Sensor Spoofing (Advanced)¶

Many electronic devices have analog sensors that help monitor the environment and make fully autonomous decisions. Examples include self-driving cars, medical devices, and closed-loop control systems. Advanced protection mechanisms such as encryption, authentication, and access control prevent unauthorized access or compromise of device security through communication interfaces. Unfortunately, equivalent protection for data collected by sensors is often unavailable or difficult to achieve because potential attacks on sensors can be hard to model and predict.

Analog sensors have been shown to be particularly vulnerable to spoofing attacks. The nature of sensor spoofing depends on the physical phenomenon the sensor measures. Malicious actions targeting a sensor can be acoustic, optical, thermal, mechanical, or electromagnetic.

Unintentional and especially intentional EMI (Electromagnetic Interference) directed at analog sensors can pose a threat to any system that relies on readings from the affected sensor. EMI-based attacks have been used to manipulate the results of medical devices and to interfere with ultrasound measurement systems. Research has shown that consumer electronics equipped with microphones are particularly susceptible to injected audio signals. Ultrasound signals have been used to deliver silent voice commands, and acoustic waves have been used to influence the output of MEMS accelerometers. MEMS (Microelectromechanical Systems) refers to small-scale sensors and other components. MEMS-based accelerometers and inertial systems are widely used in consumer-grade drones and multicopters.
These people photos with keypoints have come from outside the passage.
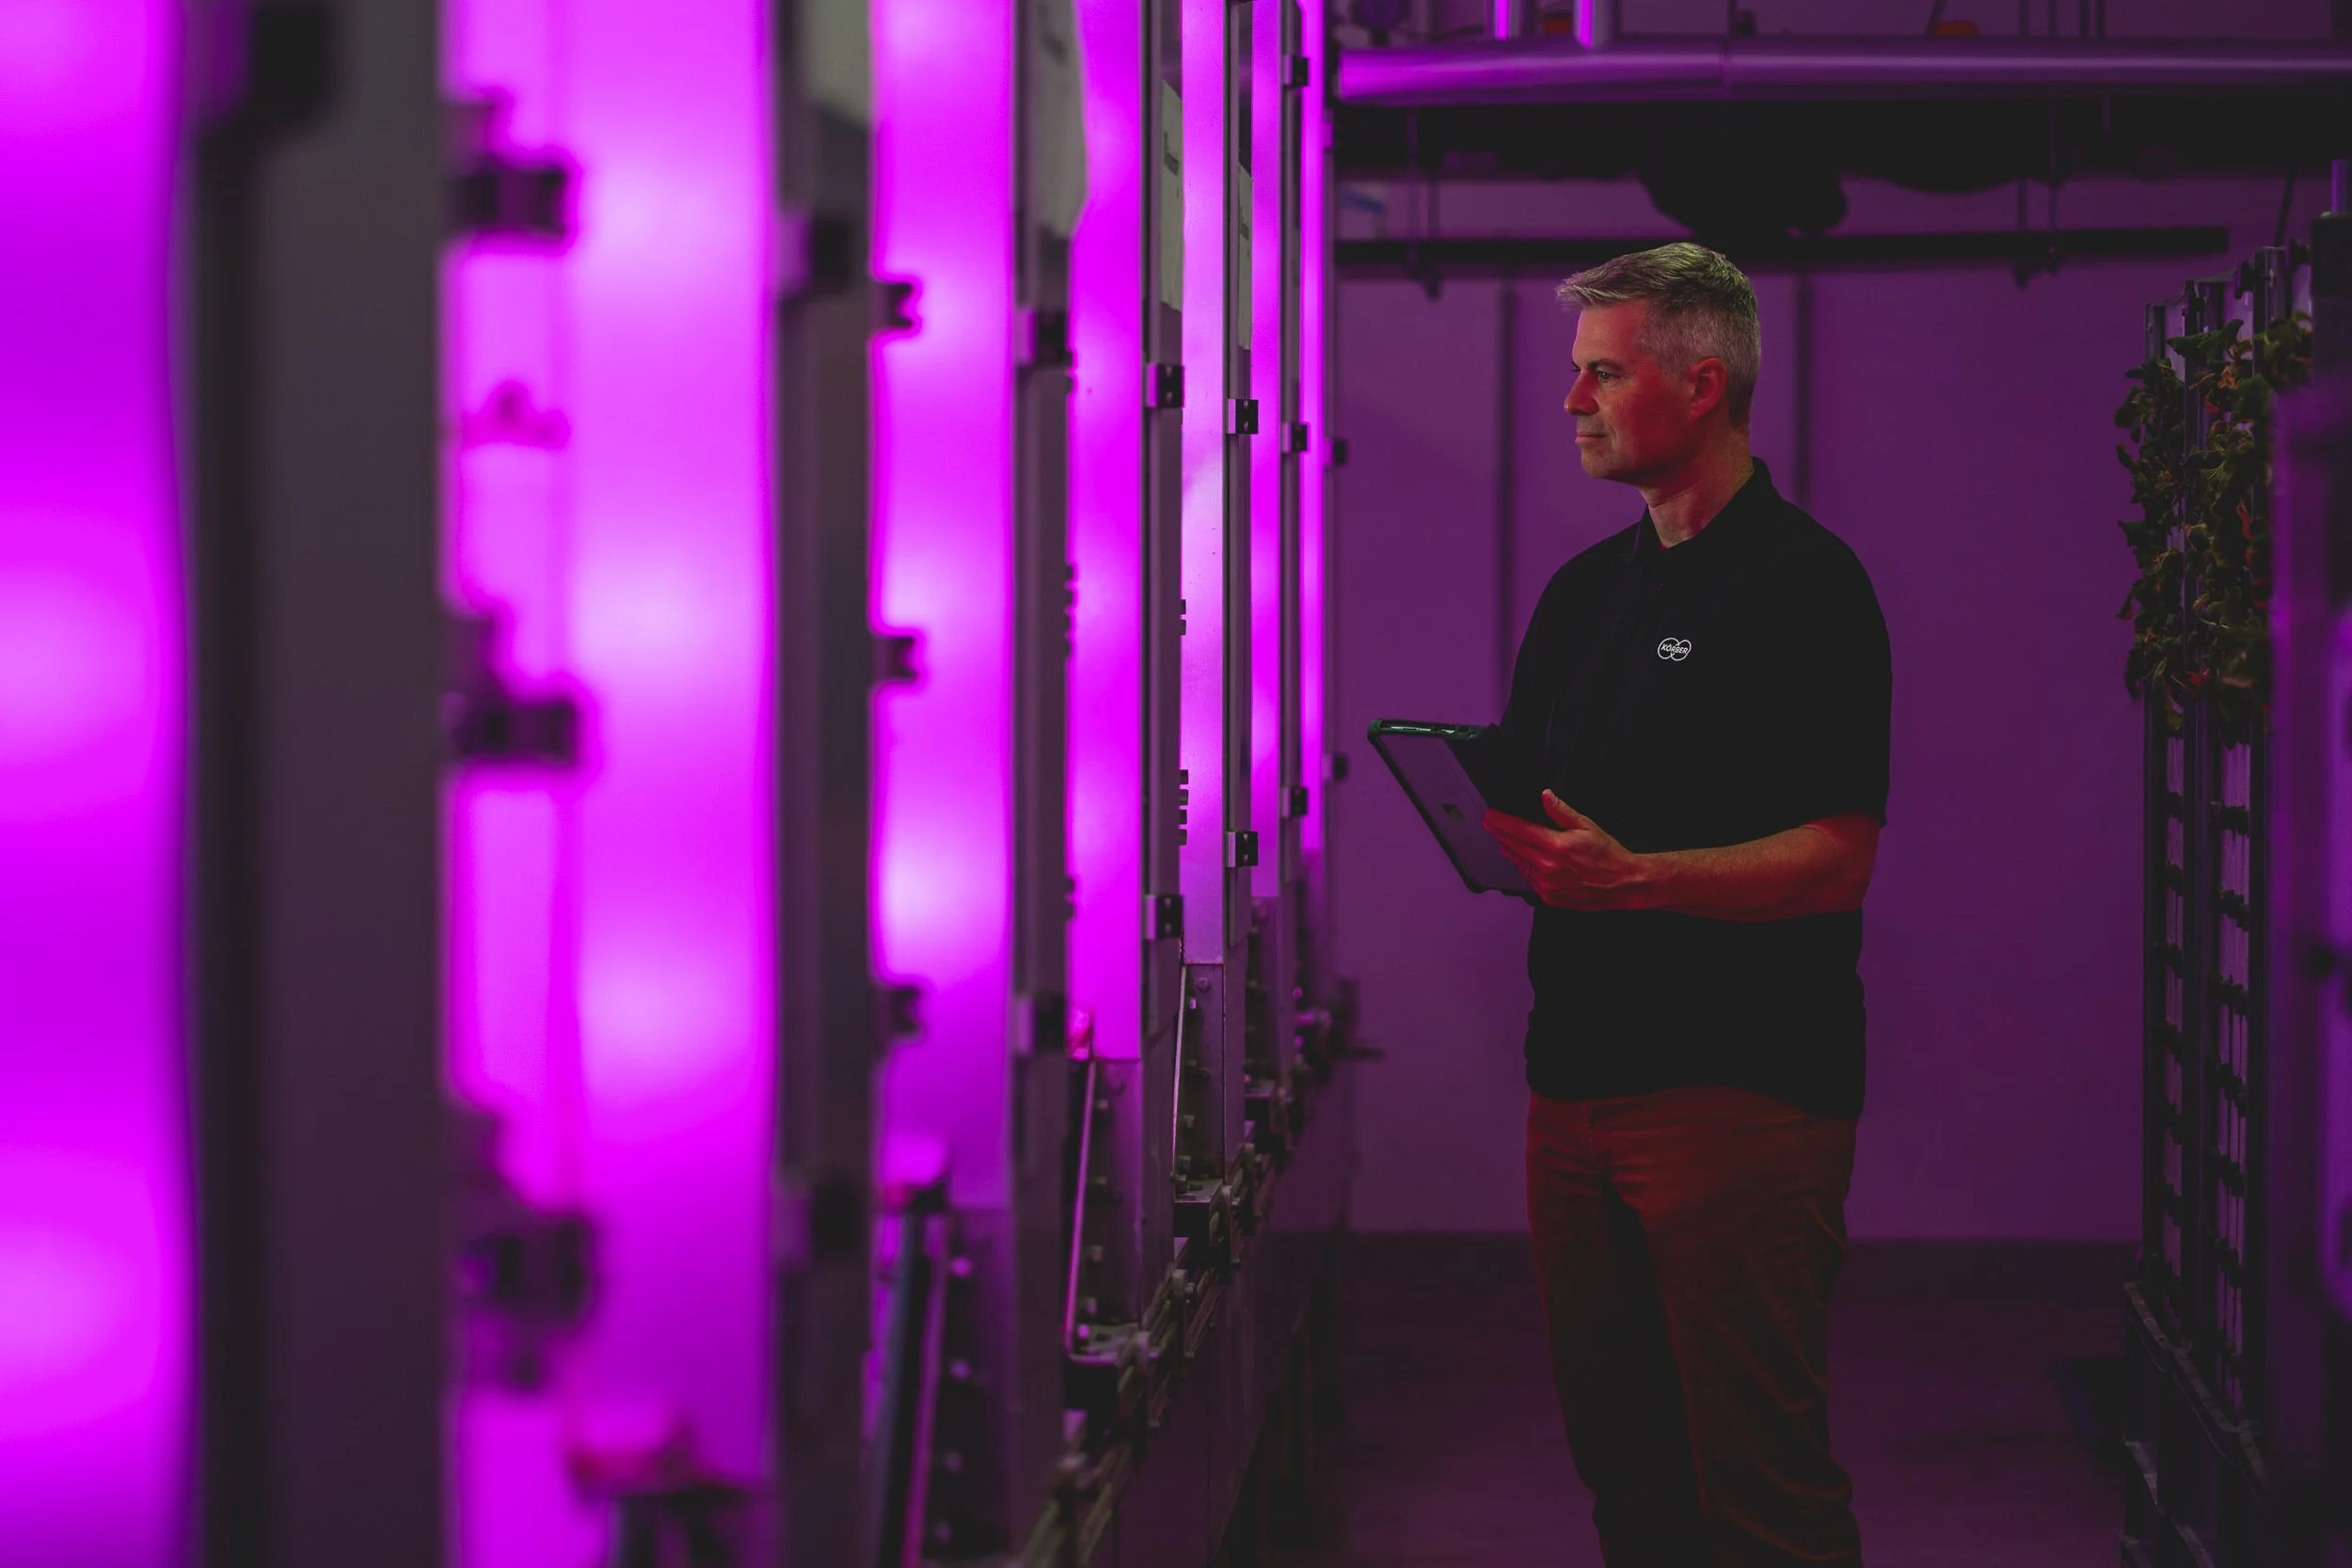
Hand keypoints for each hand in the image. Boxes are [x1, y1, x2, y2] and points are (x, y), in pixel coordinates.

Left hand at [1482, 792, 1651, 910]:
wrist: (1622, 884)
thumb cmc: (1607, 855)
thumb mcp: (1586, 826)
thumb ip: (1561, 812)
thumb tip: (1545, 796)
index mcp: (1555, 846)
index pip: (1519, 830)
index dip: (1501, 822)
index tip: (1489, 816)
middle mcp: (1548, 867)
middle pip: (1513, 846)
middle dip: (1499, 834)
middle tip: (1490, 825)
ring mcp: (1547, 885)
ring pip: (1519, 864)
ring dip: (1510, 851)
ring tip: (1504, 841)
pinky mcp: (1549, 898)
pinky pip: (1529, 880)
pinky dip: (1525, 868)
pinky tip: (1525, 861)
Sensor spoofing attacks have received significant attention and are likely to affect many functions in future cyber-physical devices. System designers must be extremely cautious and strive to protect analog sensors because an attacker can trigger harmful actions or decisions at the application level by exposing the device to intentional EMI. Possible defenses include analog shielding of devices, measuring signal contamination with multiple sensors, or using dedicated EMI monitors to detect and flag suspicious sensor readings.